Extrait de page ::
'''

Des milices chiites étaient rassemblées mercredi aux portes de Ramadi en vue d'une contre-offensive pour reprendre cette ville irakienne aux djihadistes du groupe État islamique, alors que les États-Unis semblent vouloir miser sur les tribus sunnites locales.

En Syrie voisine, le régime de Bachar al-Assad a subi un nouveau revers d'envergure en perdant son principal camp militaire dans la province d'Idleb (nord-ouest), conquis par une coalition de rebelles et de djihadistes.

Critiqué après la chute de Ramadi dimanche, qui a provoqué une retraite chaotique de l'armée, le Premier ministre irakien Haider Al-Abadi s'est résolu à faire appel aux Unités de mobilisation populaire. Cette coalition de milices majoritairement chiites avait jusque là été tenue à l'écart d'Al-Anbar pour éviter de s'aliéner la population majoritairement sunnite de cette province, dont Ramadi est le chef lieu.

Le général Ali al-Majidi, depuis une base à l'ouest de Bagdad, a précisé à l'AFP que la priorité allait être donnée à faire échec aux attaques que mène l'EI à l'est de la ville avant de lancer une contre-offensive globale.

Les forces gouvernementales veulent agir rapidement pour éviter que les djihadistes ne disposent des engins explosifs et des mines à Ramadi. C'est ce qu'ils avaient fait à Tikrit, ralentissant ainsi la reconquête de cette ville au nord de Bagdad par le pouvoir en mars.

'''

Problèmes à résoudre ::
a. Quelles personnes sont désignées par leur nom dans l'article sur Ramadi ?
b. Retranscrivez fidèlement le passage de l'article sur Ramadi qui va de "En Syrie voisine, le" jusqu'à "une contre-offensive globale.".

Données enregistrées ::
'''

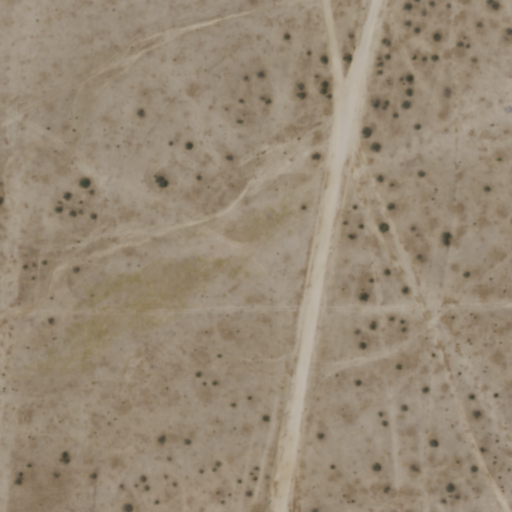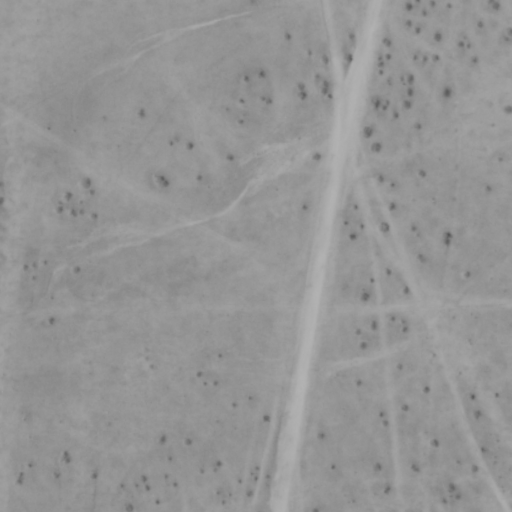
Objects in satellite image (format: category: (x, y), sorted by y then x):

'''
'''

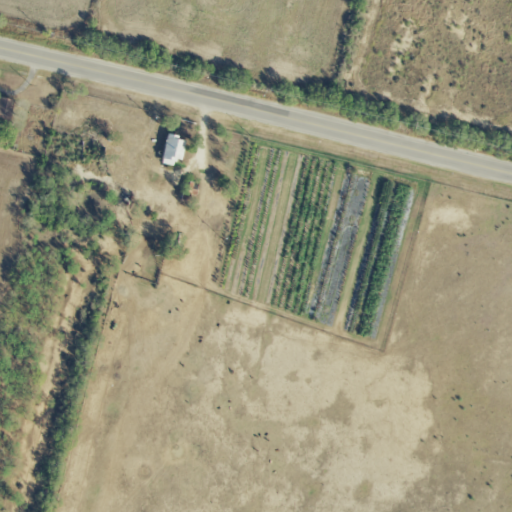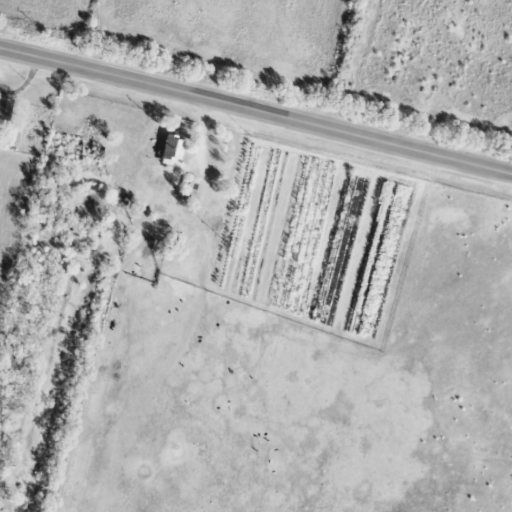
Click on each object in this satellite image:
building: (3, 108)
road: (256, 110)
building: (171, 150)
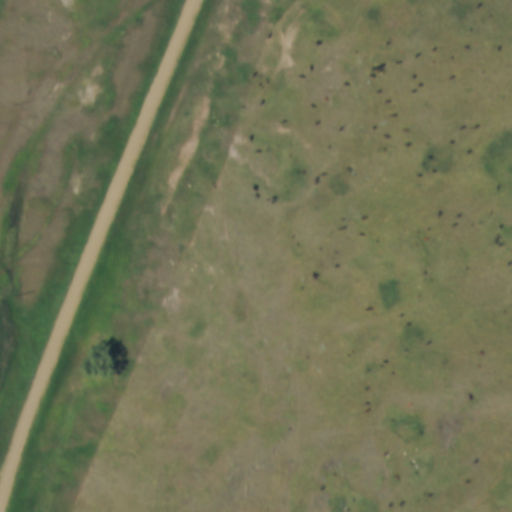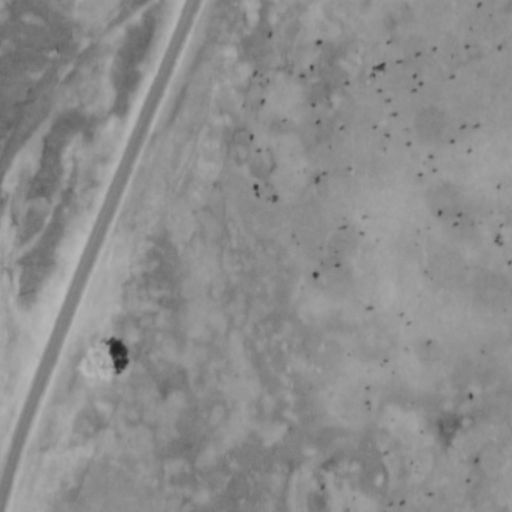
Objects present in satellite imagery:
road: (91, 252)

'''

Réponses complètes ::
a. Bachar al-Assad, Haider Al-Abadi, Ali al-Majidi

b.
En Syrie voisine, le régime de Bachar al-Assad a subi un nouveau revers d'envergure en perdant son principal camp militaire dans la province d'Idleb (nord-ouest), conquis par une coalition de rebelles et de djihadistes.

Critiqué après la chute de Ramadi dimanche, qui a provoqué une retraite chaotique de l'armée, le Premier ministre irakien Haider Al-Abadi s'est résolu à faire appel aux Unités de mobilisation populaire. Cette coalition de milices majoritairement chiites avait jusque là été tenue à l'écart d'Al-Anbar pour éviter de s'aliéner la population majoritairement sunnite de cette province, dont Ramadi est le chef lieu.

Le général Ali al-Majidi, depuis une base à l'ouest de Bagdad, a précisé à l'AFP que la priorité allait être donnée à faire échec aux attaques que mène l'EI à l'est de la ville avant de lancer une contre-offensive globale.